Interventional Pain Management

Interventional Pain Management

Interventional Pain Management

When conservative options like physical therapy, home exercise programs, medications, stress reduction, and psychology are not completely effective in treating neck (cervical), mid back (thoracic), and/or low back (lumbar) pain, interventional pain management techniques are the next treatment alternative to try to avoid surgery.

These procedures include:

Interlaminar epidural injections

The needle is introduced, and medication injected, in the posterior space between two vertebrae.

Intra-articular facet blocks

Medication is injected in the joint, called a facet, formed by two vertebrae.

Selective nerve root injections

The needle is advanced into the foramen, or small orifice, where the spinal nerves are located to block their pain signals.

Sacroiliac jointinjections

Injecting medication into the joint formed by the hip bone and the tail bone.

Diagnostic medial branch block

Blocking the medial branch, which sends pain signals to ligaments, muscles and the facet joints, with an anesthetic (Marcaine). If effective in decreasing pain, this block is followed by a radiofrequency ablation.

Radiofrequency ablation

With the use of a special needle, heat is used to burn the medial branch, therefore eliminating the nerve signals that cause pain in the ligaments, muscles and facet joints. This procedure could last from 6 to 24 months.

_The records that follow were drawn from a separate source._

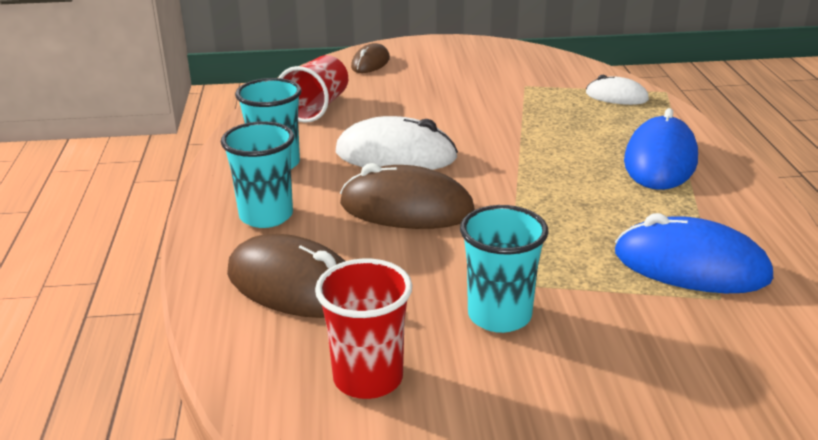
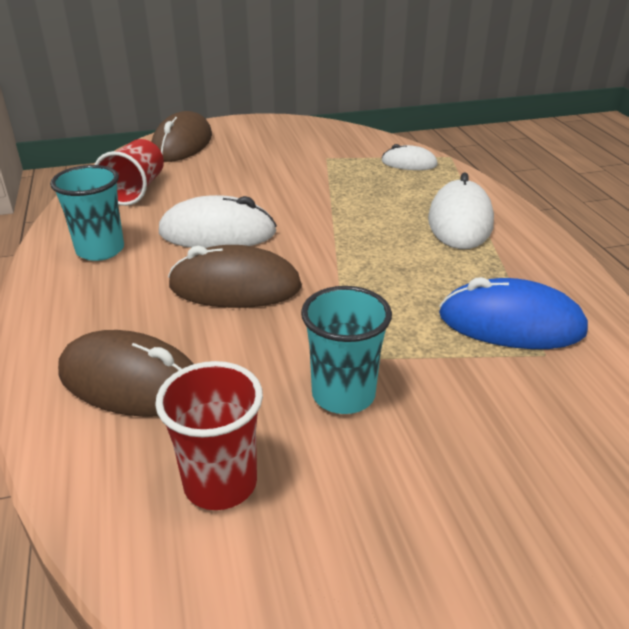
camera: 10 degrees left, 5 degrees up
turquoise cup [221,121,294,228] -> none
brown mouse [351,43,390,73] -> brown mouse [151,111,212,162], size x1.74
blue mouse [624,108,698,190] -> white mouse [428,172,494,249]

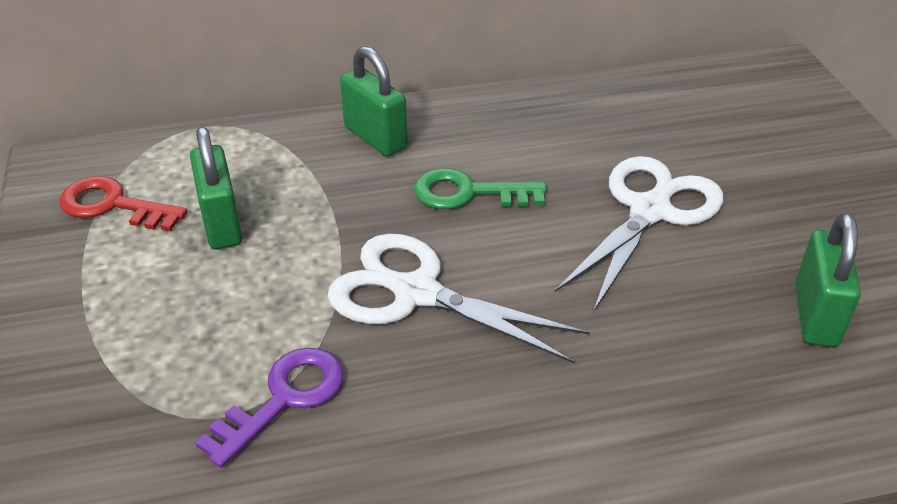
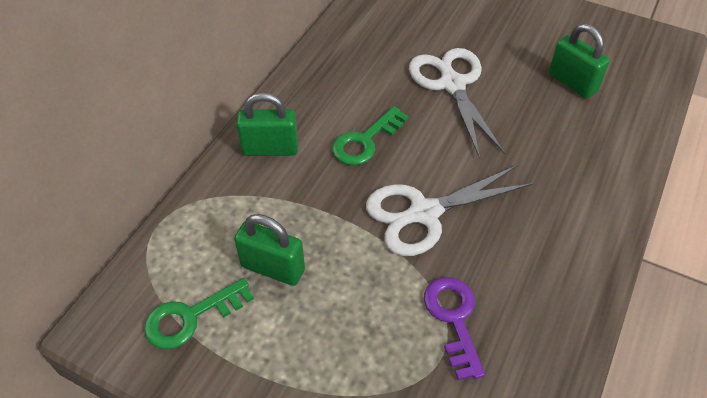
camera: 50 degrees left, 10 degrees up
red key [59,176,188,231] -> green key [144,278,254,349]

These modalities are used to treat multiple conditions, for example:

  • Sciatica – A condition caused by pressure or inflammation on the longest nerve of the body, the sciatic nerve. Most of the time, it presents as numbness, tingling, weakness and shooting pain from your back or buttock, down the leg into your foot. This painful condition can be caused by prolonged sitting, being overnight, direct trauma, pregnancy, and Piriformis Syndrome.
  • Radiculopathy – A compression or irritation of spinal nerve as it branches away from the spinal cord. Commonly called “a pinched nerve,” it mostly presents as tingling, numbness, weakness and pain down your arms or legs. Causes of radiculopathy include spinal stenosis, arthritis, disc herniation, degenerative disc disease and spondylolisthesis ( when a vertebra slips forward or backward).
  • Headaches – When headaches are caused by cervical spine arthritis and degeneration or neuralgia, they can be treated with a radiofrequency ablation.
  • Failed back syndrome – Persistent pain in the neck, back, upper or lower extremities after undergoing spine surgery. It has been reported that about 40% of patients experience intractable, recurrent pain after surgery that prevents them from returning to their normal activities.
  • Sacroilitis – Inflammation of the sacrolliac joint. Even though it does not move much, it can cause low back pain and, at times, leg pain. This joint connects the spine to the pelvis, and functions as a shock absorber and stabilizer of the upper body.
  • Disc herniations – Discs are cushions of fibrocartilage located between the bones, or vertebrae, that make up our spine. Their main responsibilities are to absorb shoch, transmit loads through the vertebral column and allow movement between adjacent vertebral bodies. A herniated disc occurs when its inner gel-like structure, or nucleus, slips out through a tear of its fibrous, outer layer called the annulus. As a result, these hermiations can irritate nerves which send pain signals to your neck, back, and your upper or lower extremities. The most common causes are the natural aging process, as well as any event that will create greater pressure inside the disc than what it can handle like, for example, heavy lifting, trauma, motor vehicle accidents, and sport activities.
  • Spondylosis – The term is used to describe spinal arthritis, or when Osteoarthritis starts to affect the spine, specifically the facet joints formed between adjacent vertebrae. Most commonly, it presents with pain in the neck, mid-back and/or low back areas without radiculopathy, although at times it can also radiate down the extremities. Usually, symptoms are worse with extension and rotation of the spine.
  • Spinal Stenosis – When the space in the spine canal narrows causing compression and creating pressure on the nerve roots. Since it is most frequently caused by degeneration of the spine as we age, it is more common in patients over 50 years of age. Other causes of spinal stenosis include disc herniations, spondylolisthesis, tumors, fractures, a congenital condition and scoliosis. Typically patients present with neck or back pain accompanied by arm or leg pain, numbness, tingling, burning, heaviness, or weakness. In the lower back, these symptoms are worse with prolonged standing or walking, and Improved with lumbar flexion, or bending forward.

To maximize proper needle placement, treatment success and, more importantly, patient safety, all of these injections should be performed under fluoroscopy, or x-ray guidance. For that reason, Dr. Jeannot is a staff physician at Outpatient Surgical Services and Cypress Creek Outpatient Surgical Center, located in Plantation and Ft. Lauderdale respectively.